* _TASK REQUIREMENTS_
Pick out every line below that contains the word "largest", and copy each of those lines in full.
━━━ RECORDS FOR THIS TASK ━━━
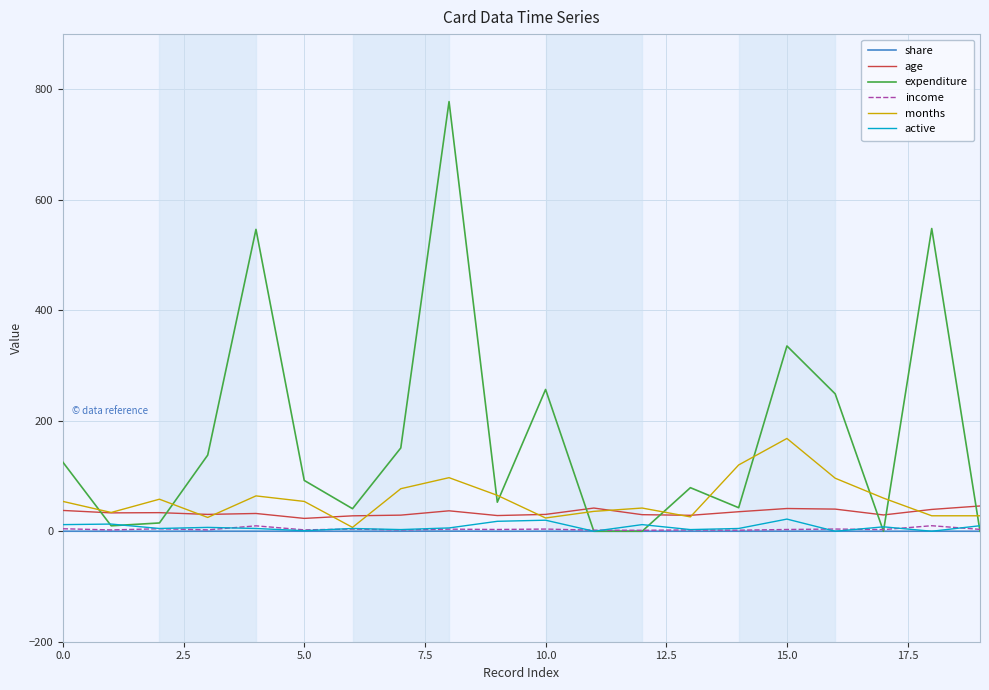

Which series has the largest range (max minus min)?

expenditure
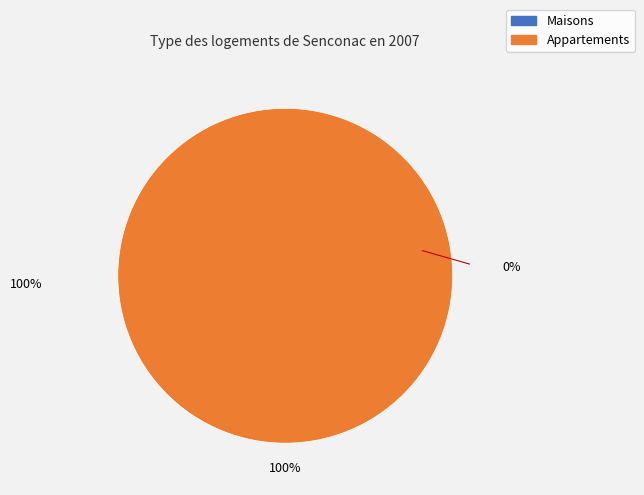

Does any single category account for the majority?

Yes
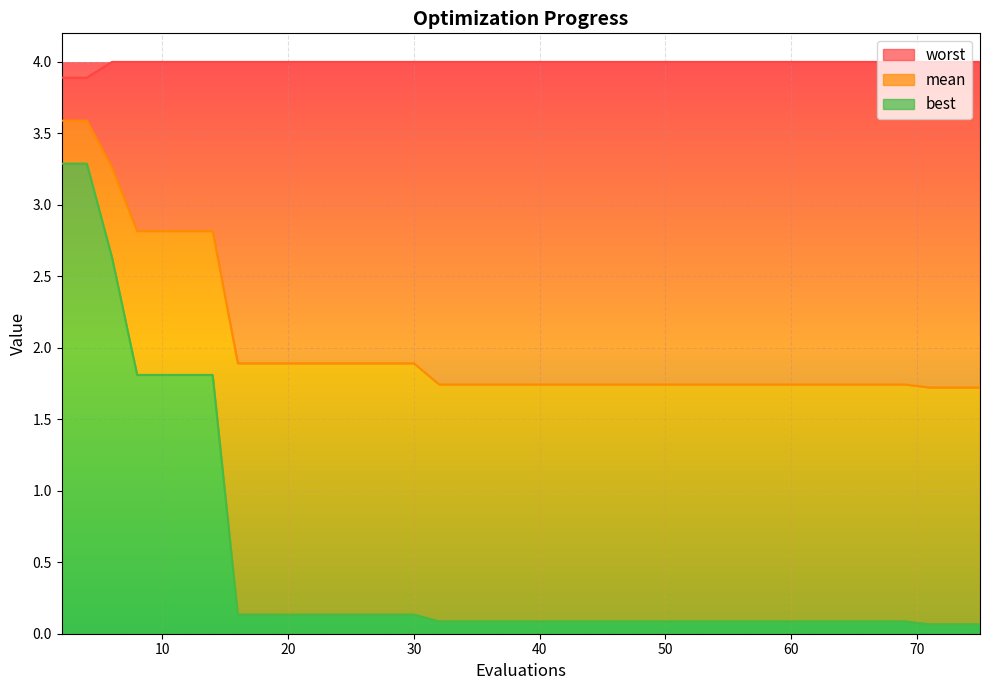

At 12, list the series in order from largest to smallest.

worst, mean, best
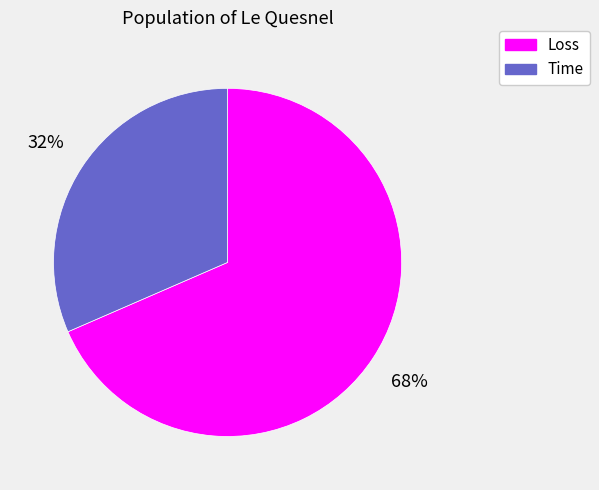

Which slice is the largest?

Loss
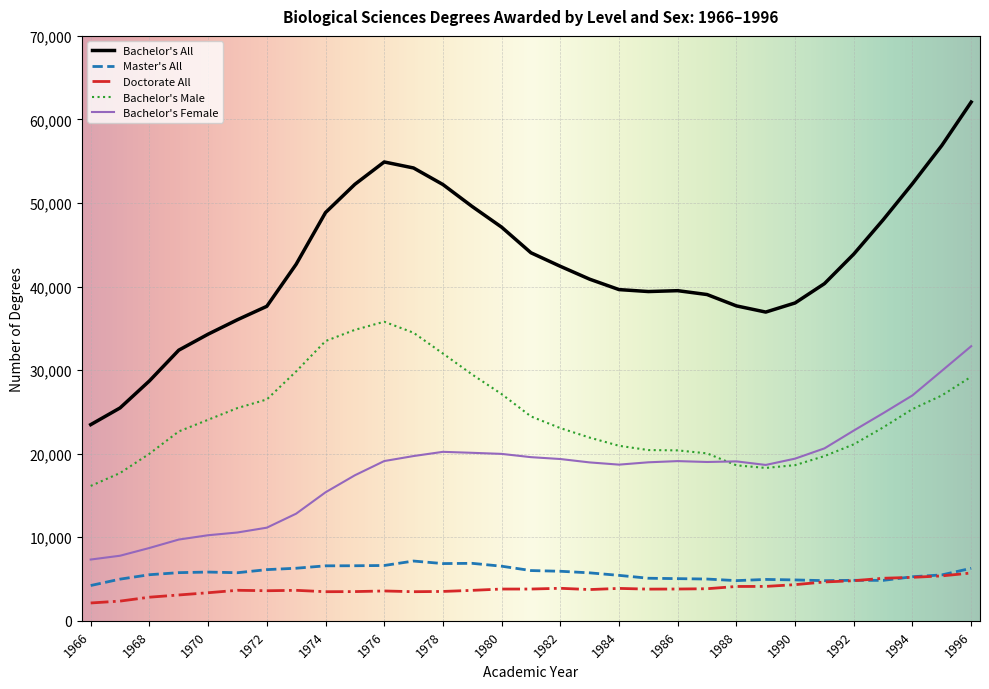

Which series has the widest spread of values?

Bachelor's All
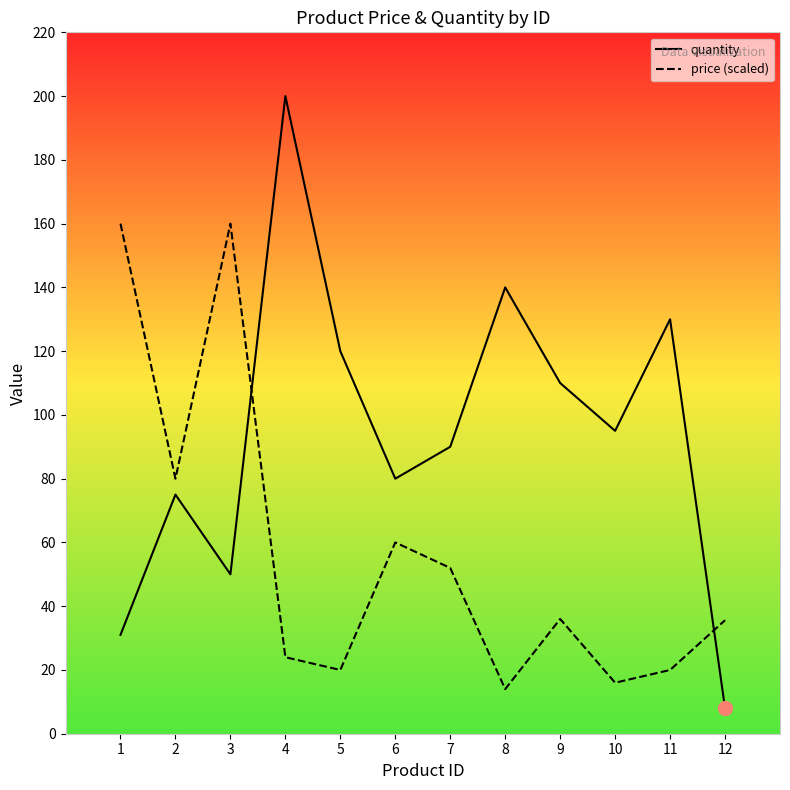

How many intersections are there between price and quantity?

2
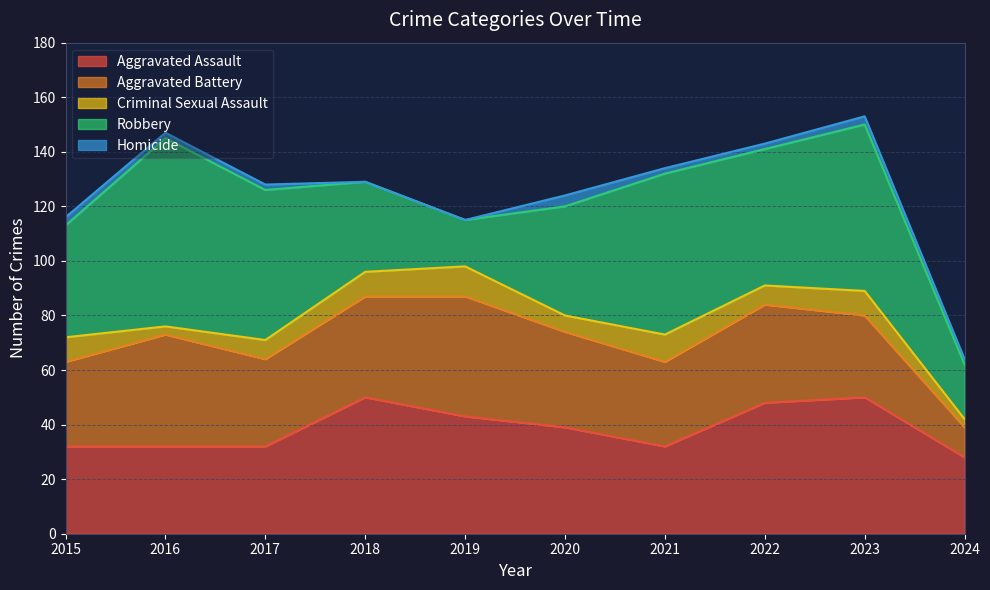

At how many categories does at least one series exceed 47?

6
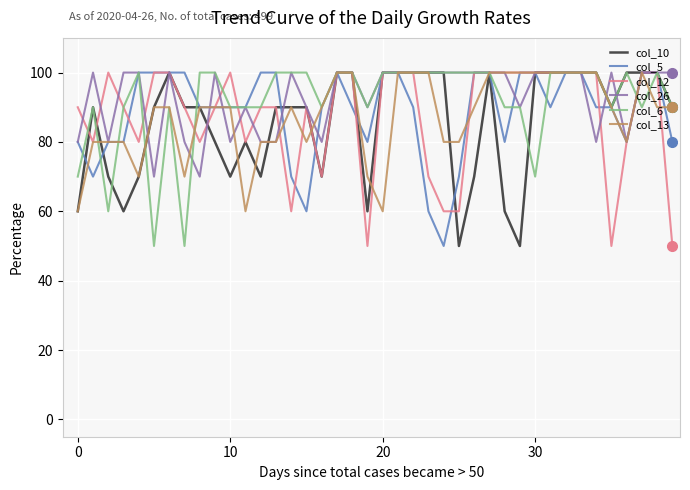

How many lines are shown in the chart?

6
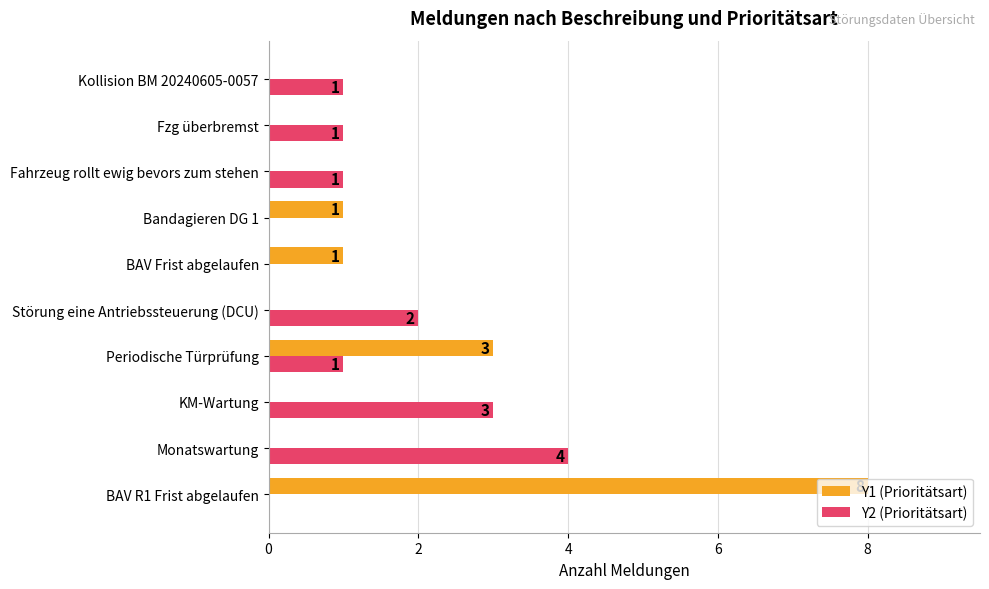

Which series has the largest range (max minus min)?

Y1 (Prioritätsart)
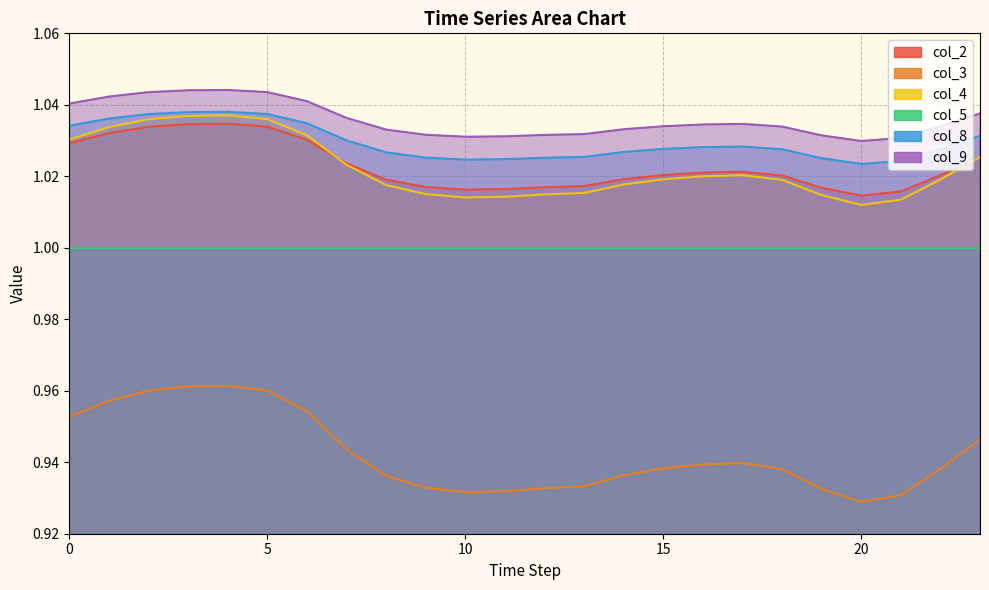

Does the chart have visible grid lines?

Yes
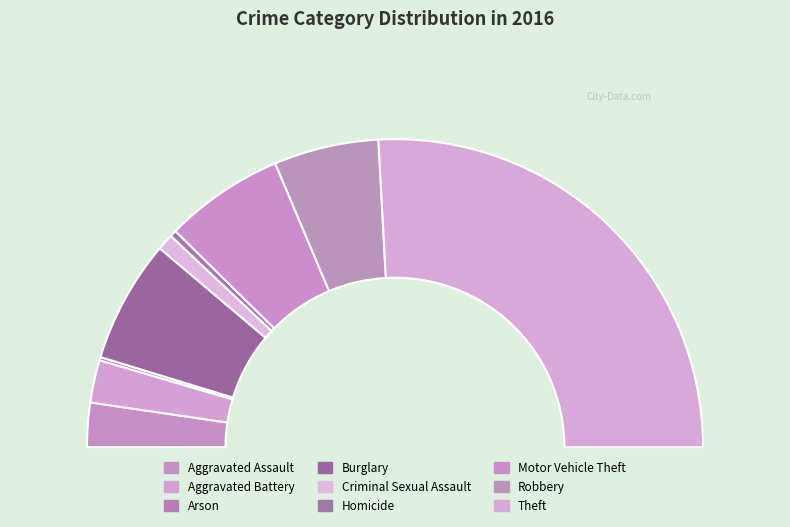

Do Aggravated Battery and Arson together represent more than half of the pie?

No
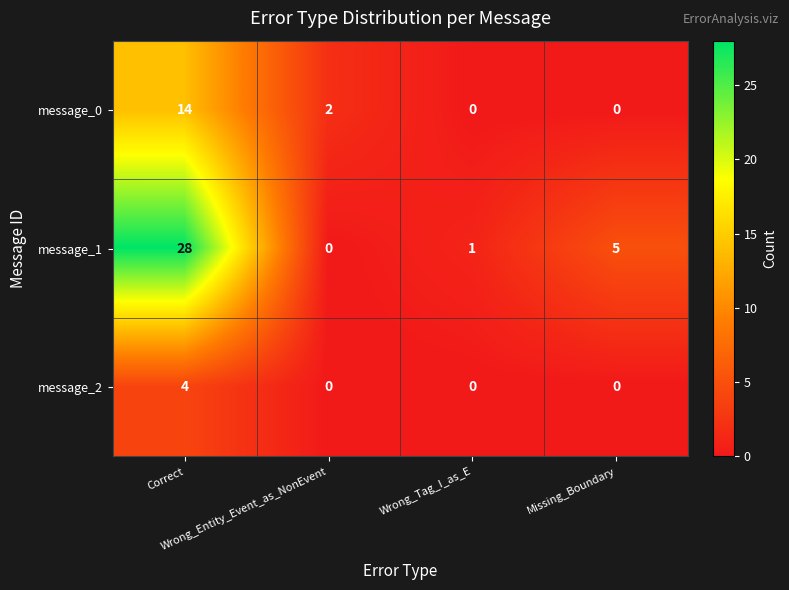

List the series in order of their peak value, highest first.

message_1, message_0, message_2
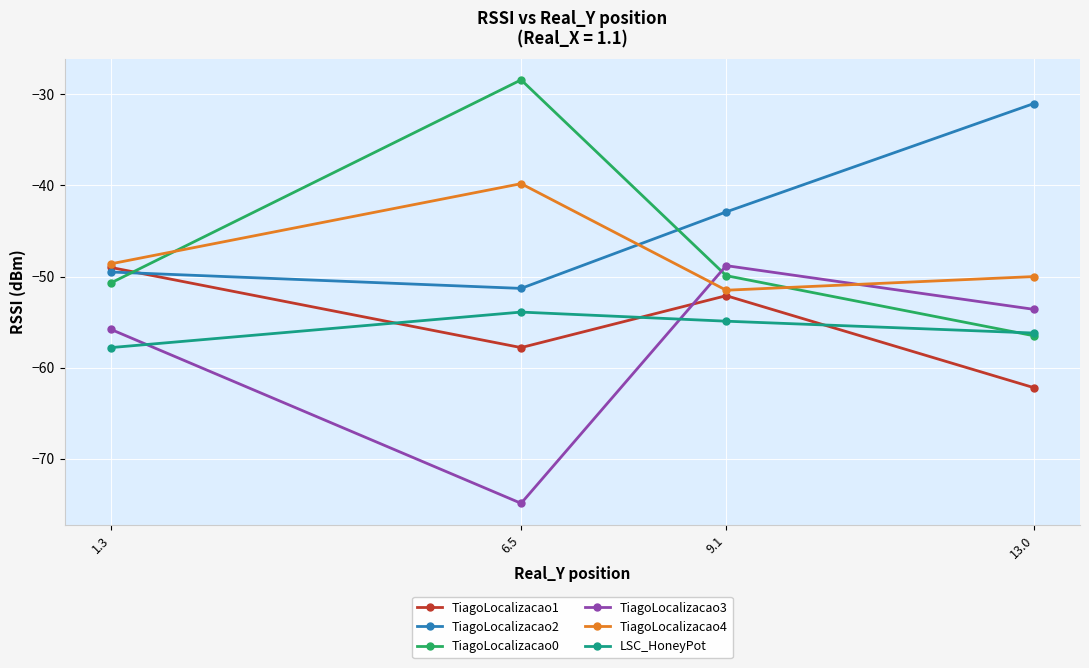

The TiagoLocalizacao4 series shows -39.8 at 6.5. True or false?

True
━━━
* _SOLUTION_
Which series has the largest range (max minus min)?
At 12, list the series in order from largest to smallest.
Which slice is the largest?
Which series has the largest range (max minus min)?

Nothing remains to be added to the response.